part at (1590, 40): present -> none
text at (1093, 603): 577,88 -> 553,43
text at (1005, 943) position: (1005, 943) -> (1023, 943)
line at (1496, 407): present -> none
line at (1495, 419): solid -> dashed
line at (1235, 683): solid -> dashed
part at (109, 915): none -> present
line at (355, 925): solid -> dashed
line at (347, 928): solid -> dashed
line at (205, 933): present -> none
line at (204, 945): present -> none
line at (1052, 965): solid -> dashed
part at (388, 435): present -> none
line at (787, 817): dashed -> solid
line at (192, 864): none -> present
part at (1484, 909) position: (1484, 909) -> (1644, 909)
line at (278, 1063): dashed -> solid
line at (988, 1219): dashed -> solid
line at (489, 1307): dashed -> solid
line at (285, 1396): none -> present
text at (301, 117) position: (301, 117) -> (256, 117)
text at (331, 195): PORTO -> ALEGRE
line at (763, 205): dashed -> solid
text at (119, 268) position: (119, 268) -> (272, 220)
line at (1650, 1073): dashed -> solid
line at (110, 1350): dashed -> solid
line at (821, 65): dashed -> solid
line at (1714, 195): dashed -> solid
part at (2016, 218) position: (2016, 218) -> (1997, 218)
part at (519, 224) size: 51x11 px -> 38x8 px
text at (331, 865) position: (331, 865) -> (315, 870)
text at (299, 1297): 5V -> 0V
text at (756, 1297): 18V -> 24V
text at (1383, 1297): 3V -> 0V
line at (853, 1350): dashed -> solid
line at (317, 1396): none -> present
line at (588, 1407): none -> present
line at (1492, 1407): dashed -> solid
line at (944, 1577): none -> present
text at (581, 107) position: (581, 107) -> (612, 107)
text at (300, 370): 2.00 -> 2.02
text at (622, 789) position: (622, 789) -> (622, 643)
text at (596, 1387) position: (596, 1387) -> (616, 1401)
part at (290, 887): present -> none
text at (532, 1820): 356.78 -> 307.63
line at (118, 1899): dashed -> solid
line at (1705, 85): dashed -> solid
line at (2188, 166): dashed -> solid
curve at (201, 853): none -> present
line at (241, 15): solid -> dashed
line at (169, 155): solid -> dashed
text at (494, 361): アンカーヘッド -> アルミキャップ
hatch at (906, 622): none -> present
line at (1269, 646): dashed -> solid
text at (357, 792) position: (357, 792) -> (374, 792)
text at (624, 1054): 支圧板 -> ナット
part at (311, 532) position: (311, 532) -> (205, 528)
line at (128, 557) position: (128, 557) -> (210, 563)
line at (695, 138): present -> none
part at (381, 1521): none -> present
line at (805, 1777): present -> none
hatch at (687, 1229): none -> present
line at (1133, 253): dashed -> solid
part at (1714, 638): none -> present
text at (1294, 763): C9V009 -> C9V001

→ INSTRUCTION: Count the lines in the records above that contain the word "hatch", and reply with that number alone.

→ OUTPUT OF THE TASK: 2